About this task: When you reach the line with "Figure 1. Topography" in the listing below, write out that line and every one after it exactly, and skip the pictures.

Information shown:
......

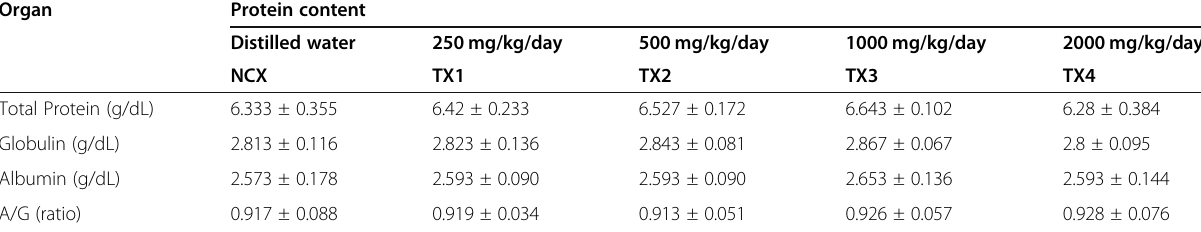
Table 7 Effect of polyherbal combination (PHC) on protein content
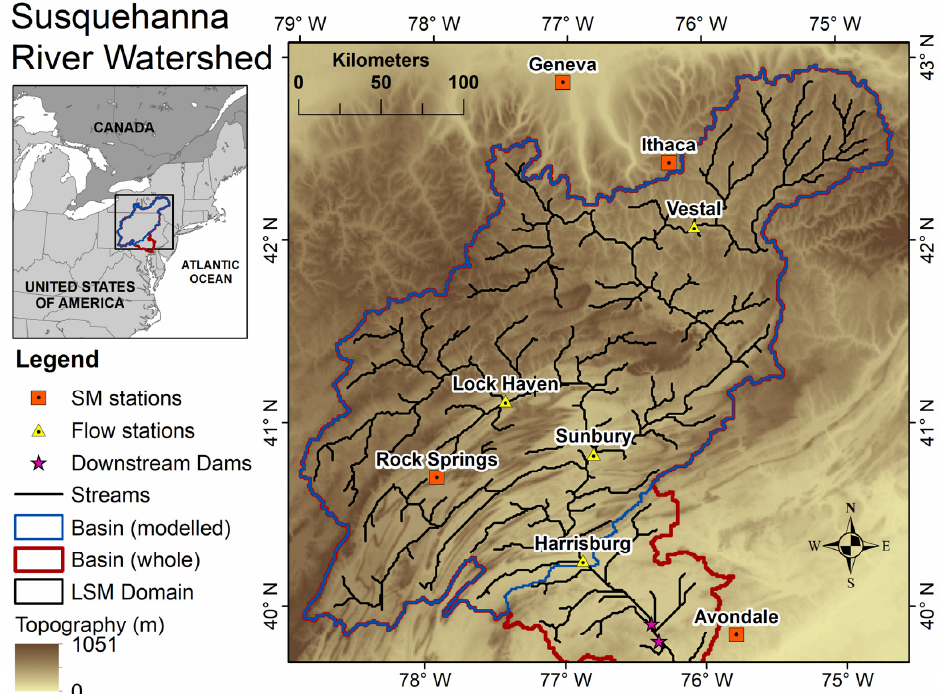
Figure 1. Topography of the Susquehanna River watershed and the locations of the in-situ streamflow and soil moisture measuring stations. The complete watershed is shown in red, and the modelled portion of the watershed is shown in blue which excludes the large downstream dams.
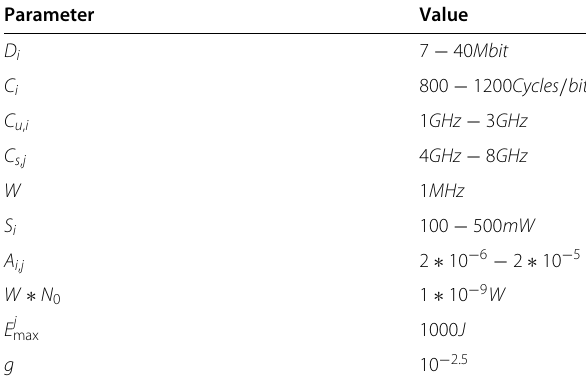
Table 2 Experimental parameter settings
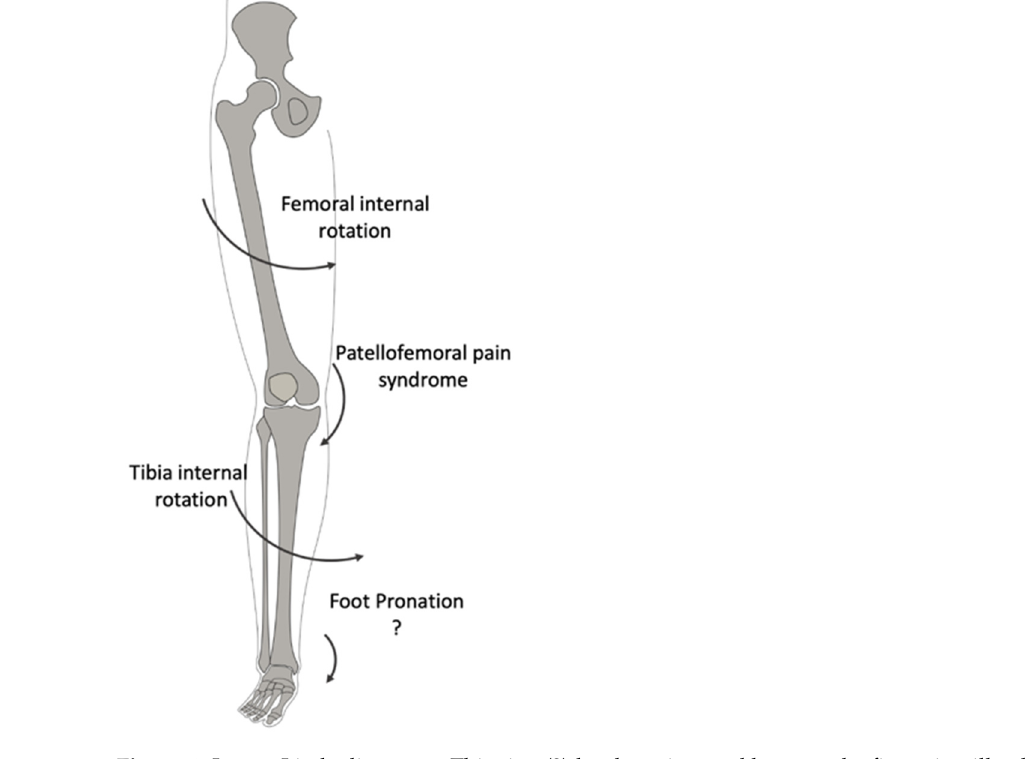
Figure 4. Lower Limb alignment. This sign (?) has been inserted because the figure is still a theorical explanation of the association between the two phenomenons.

......

Response for this exercise:
Figure 1. Topography of the Susquehanna River watershed and the locations of the in-situ streamflow and soil moisture measuring stations. The complete watershed is shown in red, and the modelled portion of the watershed is shown in blue which excludes the large downstream dams.
Table 2 Experimental parameter settings
Figure 4. Lower Limb alignment. This sign (?) has been inserted because the figure is still a theorical explanation of the association between the two phenomenons.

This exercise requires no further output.